Chapter Eleven
Arborview - October 4, 1:59 p.m.
Footsteps. Wooden panels creaked and the cauldron continued to simmer across from me. It made me nervous - How did any of this tie into the white-haired woman's visit from the night before? Was this Adene the white-haired woman? Was my mother walking toward me? Hurriedly, I ran to the ladder.
"Going somewhere?" Her voice pierced through my body.
As my arms grasped for the ladder, I saw goosebumps form. Please let none of this be real, please let this have nothing to do with me after all. I thought about the skeletons, how one read "Shadow," about how she spoke of a stupid skeleton boy and a beast. Please tell me I have nothing to do with this.
I tried to mask my nervousness but failed miserably, my cheeks flushed scarlet. I figured if I couldn't appear calm, that I should act calm. "I'm going back upstairs."
Mother stepped closer, her heels clicking on the floor. She wore a face full of confidence that I had never witnessed before. "I don't think you are."
"What is this place?" I tried to sound naive. I glanced up at the ceiling, the cobwebs consuming the cracked stone. I had acted naive with my father and perhaps it would work with my mother, I hoped.
"It's a place that has never been of your concern. I'm appalled by the fact that you would even come down here. There's a reason as to why it's such a complicated place to find." She seemed different, very different, her tone of voice more frigid than normal and her mannerisms detached.
"Mother -"
"Don't interrupt me. This hall, these rooms - this is my work place, Moss. Do you understand? You must accept the consequences now." She snapped at me.
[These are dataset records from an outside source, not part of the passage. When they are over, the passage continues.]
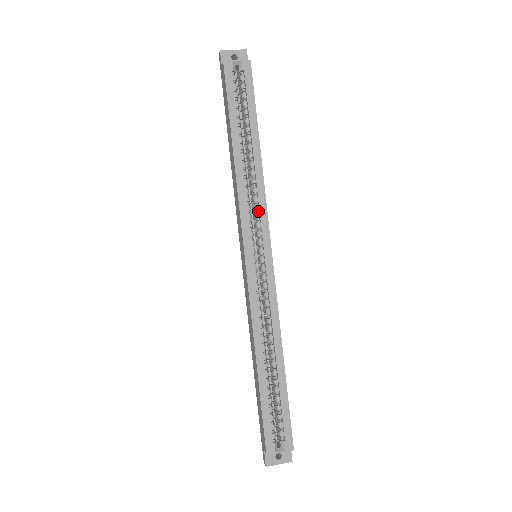
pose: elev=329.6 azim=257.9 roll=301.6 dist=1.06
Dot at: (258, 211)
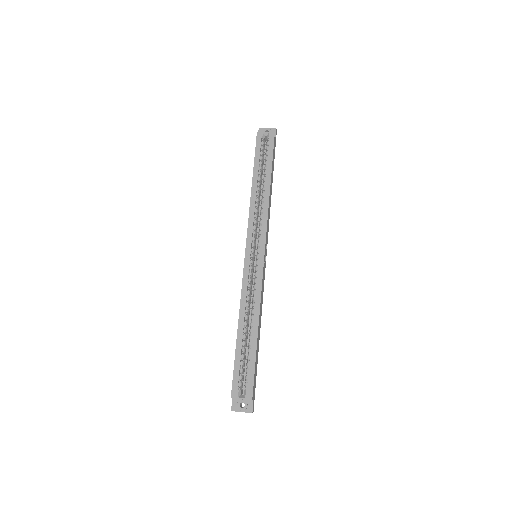
Dot at: (261, 225)
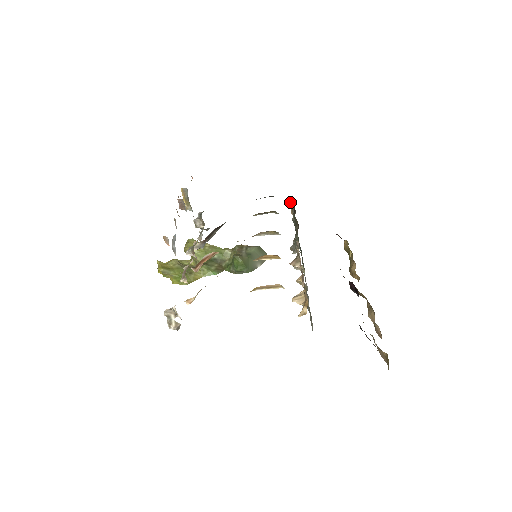
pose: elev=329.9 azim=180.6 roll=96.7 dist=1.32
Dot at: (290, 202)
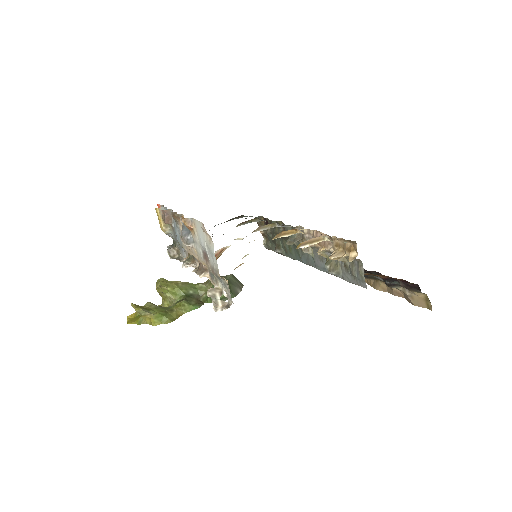
Dot at: occluded
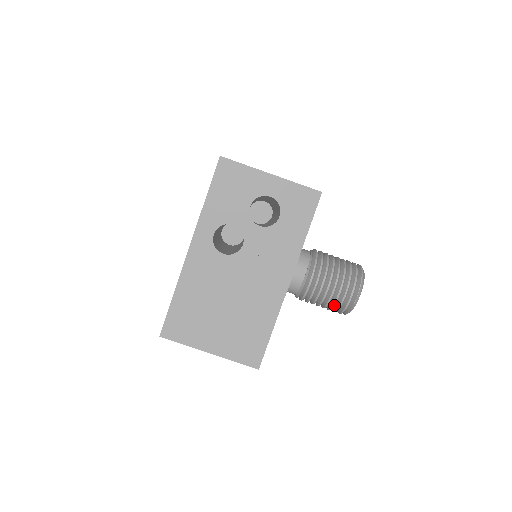
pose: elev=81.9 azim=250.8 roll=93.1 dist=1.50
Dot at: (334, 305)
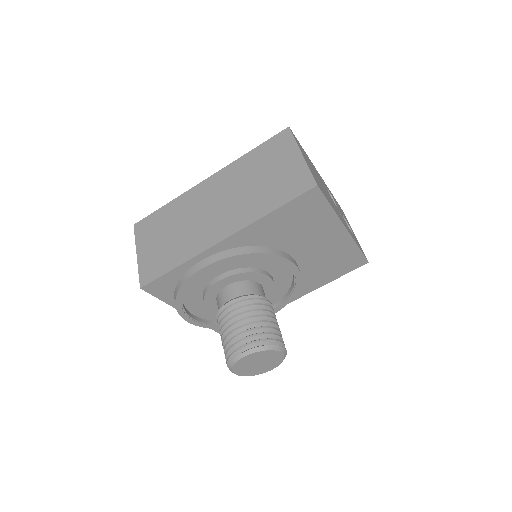
Dot at: (262, 328)
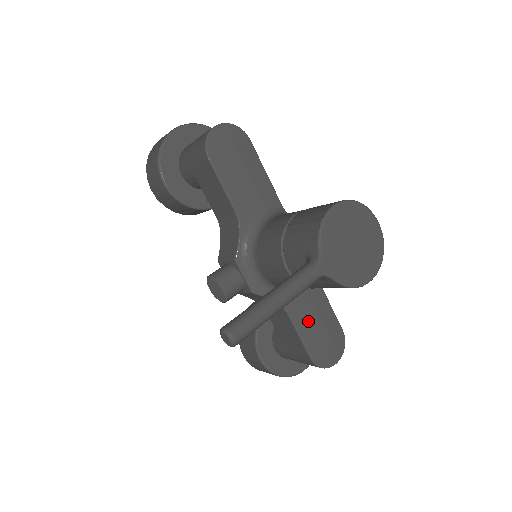
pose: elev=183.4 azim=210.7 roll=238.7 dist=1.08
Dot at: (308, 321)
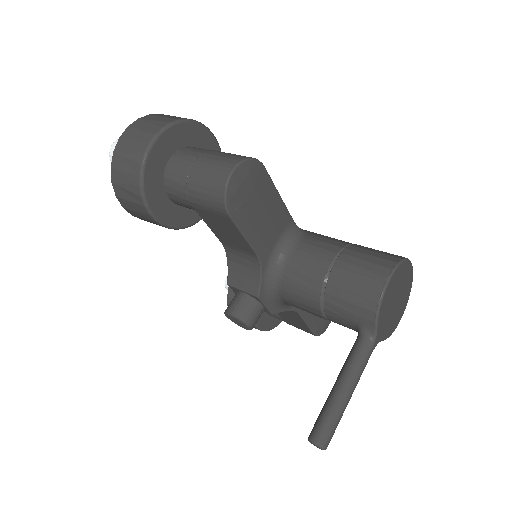
Dot at: occluded
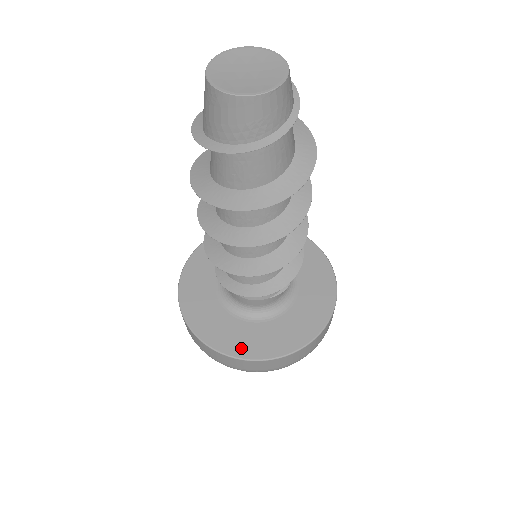
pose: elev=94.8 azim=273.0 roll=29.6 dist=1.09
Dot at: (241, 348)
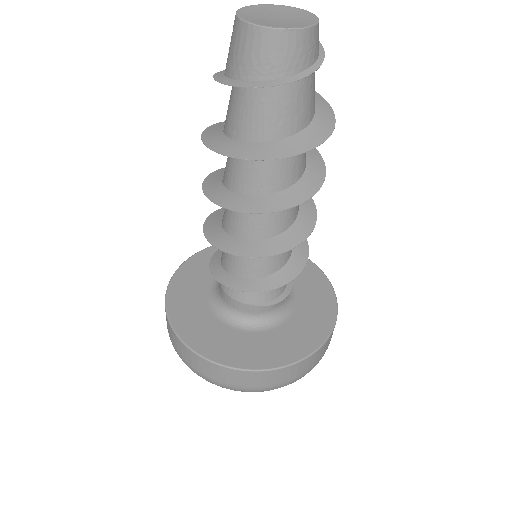
Dot at: (197, 339)
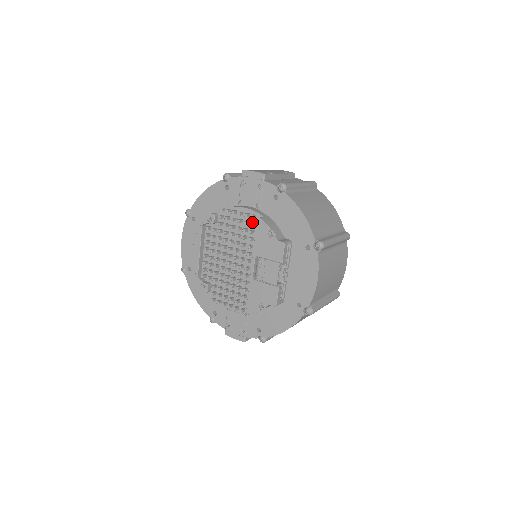
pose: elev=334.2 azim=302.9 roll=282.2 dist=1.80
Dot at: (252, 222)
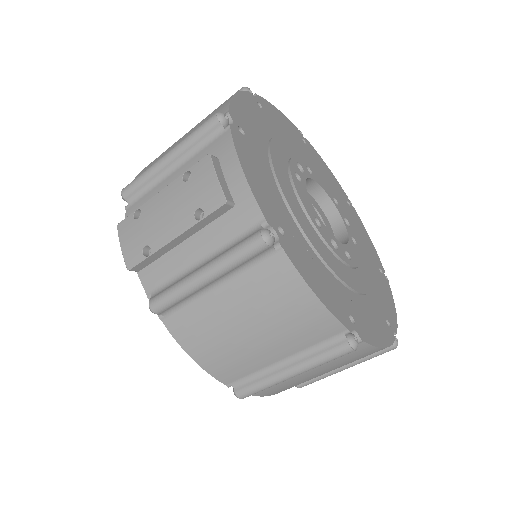
Dot at: occluded
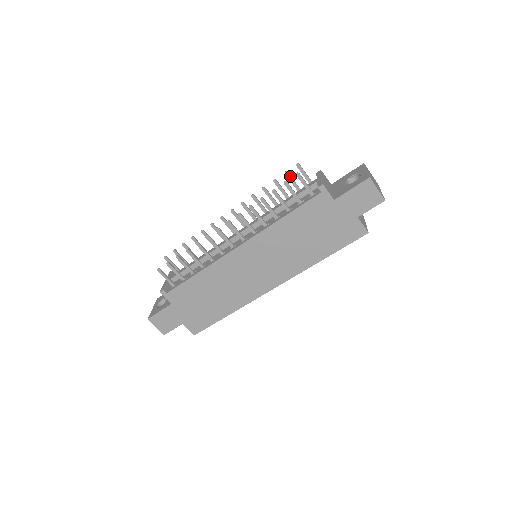
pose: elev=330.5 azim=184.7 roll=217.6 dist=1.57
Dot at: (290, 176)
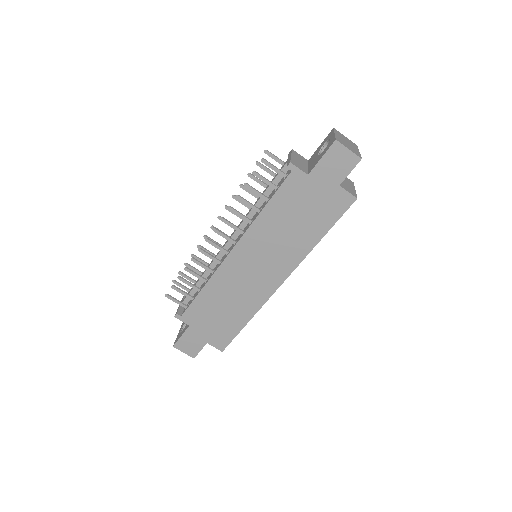
Dot at: (262, 165)
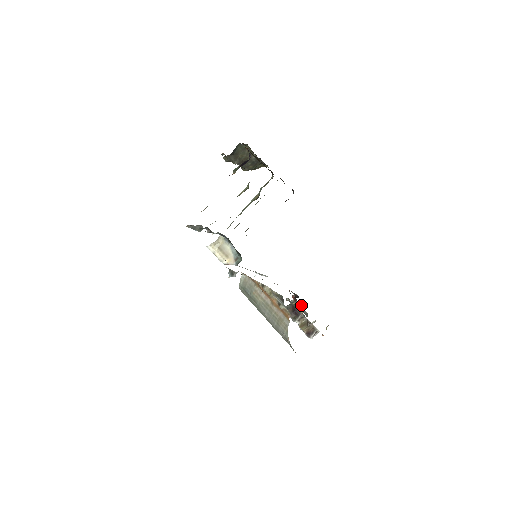
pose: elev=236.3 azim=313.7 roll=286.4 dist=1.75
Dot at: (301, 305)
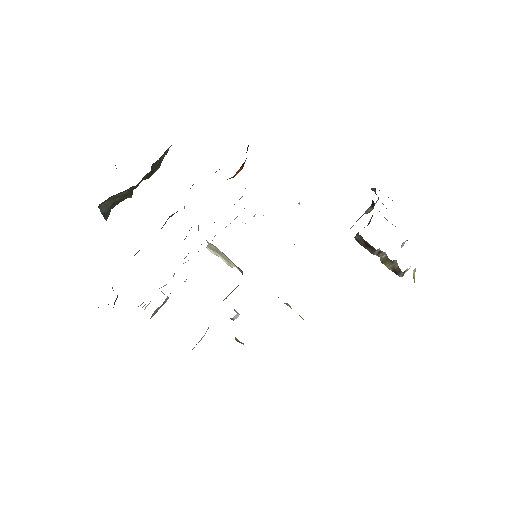
Dot at: occluded
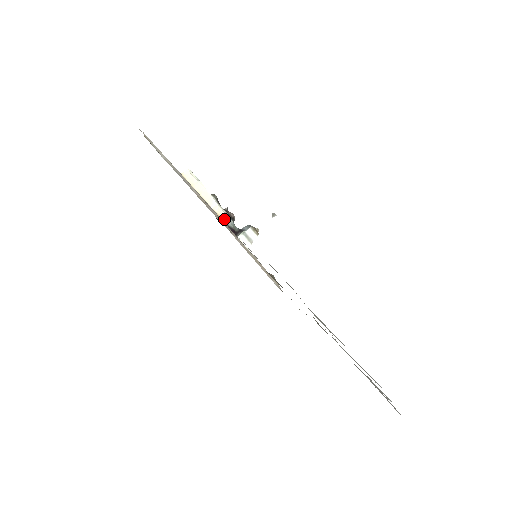
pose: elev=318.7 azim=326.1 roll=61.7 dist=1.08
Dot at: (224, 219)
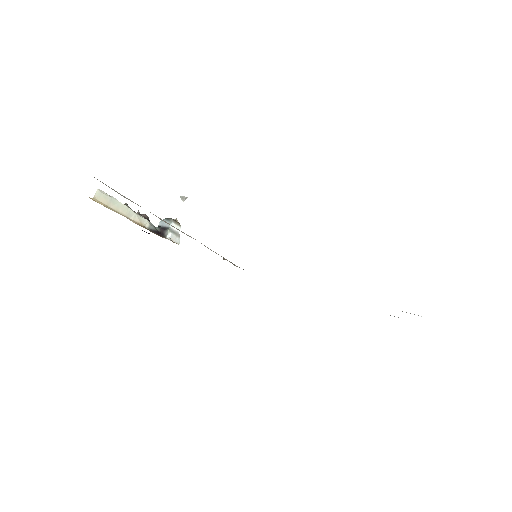
Dot at: (145, 225)
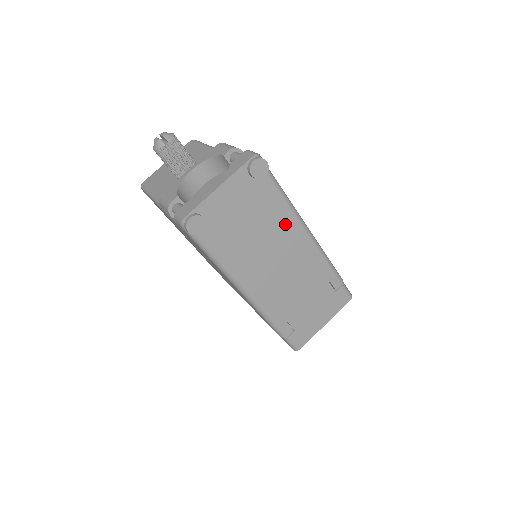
A pointed hat rested above her silvery hair and I took advantage of the opportunity to question about it. I felt paranoid, skeptical, but I needed to calm her down with distraction. Was I thinking irrationally? I was scared of my mother, I'd never felt fear toward her before. I needed for her to believe that I wasn't worthy of being titled "Shadow," "Prisoner," or "Traitor," bones amongst her vast corpse collection. "Yes, but why are you wearing a witch's hat?"
She crossed her arms. "Don't act foolish, Moss. You know perfectly well that I'm a dark witch."
I remembered a history class and learning about dark witches and the Dark Council cult that most followed and how they'd been banished from Eastvale long ago, and never would I have suspected my mother to be a dark witch.
"How...would I know that?" My heart felt weak, none of this seemed real. Much like my other memories, it transformed into a nightmare.
Her eyes softened and she spoke, "Because I know you too well. As soon as you wandered into this corridor, I knew of your presence. Your aura, Moss, is strong and after living with you for so long, even I could never mistake it for anything else."
My aura? What did she mean? The mask of innocence dissipated, I knew I couldn't get out of this by playing naive as I'd done before. Now I wanted answers. I coldly replied, "Why would you speak about me like I'm a circus animal? Why would you laugh at me?"
"Because none of this matters anymore. Your freedom was at the price of your own ignorance, ignorance which no longer exists. Therefore, you're no longer free. Don't you get it?"
No, I didn't get it. I wanted to, but I didn't. She continued to follow me, cornered me. I was surrounded by candles, engulfed in the room's ancient texts. My mother was a vulture and I was her prey. I had already lost. My knees weakened.
"You arrived here as a prisoner and you shall remain one." She kept cornering me in her room full of books and alchemy supplies. What did she mean, a prisoner?
"Why are you doing this?"
"Moss, I've been planning for this moment all of your life, it was bound to happen - it was fate that one afternoon you'd come down here, your freedom was merely temporary. No one is going to come and help you out. I made it that way. Like a spider, I wove your life and its web of lies," she smiled crookedly. I didn't understand what she meant but I was too lightheaded to try and comprehend her statement. A knot formed in my throat, if I spoke, I would cry.
All of my life, I had latched onto my silent parents, hoping that they'd come around to having an interest in me, to paying attention to me, to loving me. And this, now this - I wasn't even sure what to make of this. The skeletons and blood were real, everything was real. The multitude of candle flames flickered in my eyes, frozen with tears I fought to hold back.
I never cried and now I was going to.
But I didn't.
It all happened too quickly.
A beam of light poured from her fingertips and the ribbons surrounded me, I felt as though I had died already. Was I alive? The light pulled me up into the air and I collapsed again. I didn't get up. As the world became a shadowed place and the voice of my mother explaining to me how none of this ever really mattered faded, I lost all control and my eyes shut. Lifeless.